Labour market remains tight, and unemployment expected to rise
The labour market remains tight, but conditions have slightly eased. The unemployment rate is close to a 50-year low, and while employment fell in January, this is partly due to changing seasonal labour hiring patterns. Many firms are experiencing difficulty hiring workers, although some report a recent easing in labour shortages. As economic growth slows, unemployment is expected to rise.
CreditorWatch’s Chief Economist, Anneke Thompson noted that the latest increase would take many personal and business borrowers well past their lenders’ serviceability test and will be a serious drag on both consumer and business sentiment.
“In February we learned that while the Australian economy continued to grow in the December quarter, the growth rate slowed substantially,” Anneke said.
“Australian Gross Domestic Product (GDP) grew by 0.5 per cent over the Dec quarter, down from 0.7 per cent in September quarter and 0.9 per cent in the June quarter. Importantly, for both the inflation and cash rate outlook, growth in household spending rose by a moderate 0.3 per cent.

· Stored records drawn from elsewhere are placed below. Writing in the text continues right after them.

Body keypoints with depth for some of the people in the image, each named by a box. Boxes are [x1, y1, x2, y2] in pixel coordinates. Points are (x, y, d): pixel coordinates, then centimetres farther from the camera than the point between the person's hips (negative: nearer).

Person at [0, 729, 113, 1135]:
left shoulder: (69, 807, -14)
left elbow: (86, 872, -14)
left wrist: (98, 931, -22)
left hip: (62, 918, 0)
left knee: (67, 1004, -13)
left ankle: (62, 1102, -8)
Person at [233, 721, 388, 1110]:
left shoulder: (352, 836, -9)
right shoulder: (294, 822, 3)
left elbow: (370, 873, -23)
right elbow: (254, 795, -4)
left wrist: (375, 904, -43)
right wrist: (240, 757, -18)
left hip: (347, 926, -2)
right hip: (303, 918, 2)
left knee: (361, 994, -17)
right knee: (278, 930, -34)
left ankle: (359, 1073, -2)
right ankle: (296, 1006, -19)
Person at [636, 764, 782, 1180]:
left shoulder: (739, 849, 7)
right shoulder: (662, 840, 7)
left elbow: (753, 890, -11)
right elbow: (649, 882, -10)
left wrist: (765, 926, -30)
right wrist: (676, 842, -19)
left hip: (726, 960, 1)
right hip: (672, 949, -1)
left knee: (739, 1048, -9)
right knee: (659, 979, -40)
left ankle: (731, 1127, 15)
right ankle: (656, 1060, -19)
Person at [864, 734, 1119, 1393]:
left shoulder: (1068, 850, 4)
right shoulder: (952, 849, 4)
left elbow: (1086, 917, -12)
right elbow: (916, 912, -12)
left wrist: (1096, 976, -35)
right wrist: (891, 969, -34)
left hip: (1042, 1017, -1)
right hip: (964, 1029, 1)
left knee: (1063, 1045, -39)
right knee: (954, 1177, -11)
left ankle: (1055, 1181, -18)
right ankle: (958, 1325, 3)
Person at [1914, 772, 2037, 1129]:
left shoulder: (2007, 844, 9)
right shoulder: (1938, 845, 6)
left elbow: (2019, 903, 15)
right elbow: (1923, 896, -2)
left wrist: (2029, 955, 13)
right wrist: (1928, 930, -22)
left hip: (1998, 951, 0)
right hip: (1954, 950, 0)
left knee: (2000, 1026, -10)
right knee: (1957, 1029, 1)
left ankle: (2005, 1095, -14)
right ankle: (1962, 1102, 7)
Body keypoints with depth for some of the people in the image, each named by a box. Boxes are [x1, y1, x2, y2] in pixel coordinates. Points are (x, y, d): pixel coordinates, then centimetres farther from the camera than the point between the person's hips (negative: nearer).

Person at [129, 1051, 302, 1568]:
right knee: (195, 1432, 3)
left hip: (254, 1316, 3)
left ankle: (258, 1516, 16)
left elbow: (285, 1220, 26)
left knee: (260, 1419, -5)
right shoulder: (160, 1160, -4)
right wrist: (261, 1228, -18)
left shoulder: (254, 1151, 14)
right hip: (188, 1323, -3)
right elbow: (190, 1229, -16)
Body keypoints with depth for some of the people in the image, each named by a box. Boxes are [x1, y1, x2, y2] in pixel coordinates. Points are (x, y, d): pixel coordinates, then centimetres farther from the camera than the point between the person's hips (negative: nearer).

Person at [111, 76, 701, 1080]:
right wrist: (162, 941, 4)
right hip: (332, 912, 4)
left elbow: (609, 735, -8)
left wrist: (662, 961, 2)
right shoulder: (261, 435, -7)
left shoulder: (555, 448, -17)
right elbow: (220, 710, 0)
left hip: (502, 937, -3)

“This will give the RBA comfort – among other important indicators like monthly retail trade and labour force – that its efforts to reduce inflation are working. Unfortunately, the flip side to this success is continued pain for the Australian consumer and, ultimately, businesses.”
CreditorWatch’s Business Risk Index continues to point to businesses acting in an increasingly cautious manner. Data from February 2023 shows that credit enquiries in February 2023 were more than double those in February 2022. This is despite average trade receivables per data supplier decreasing by 10 per cent year-on-year in February 2023. Businesses are clearly more concerned about the financial stability of the businesses they are trading with, given the economic conditions and large decline in consumer sentiment.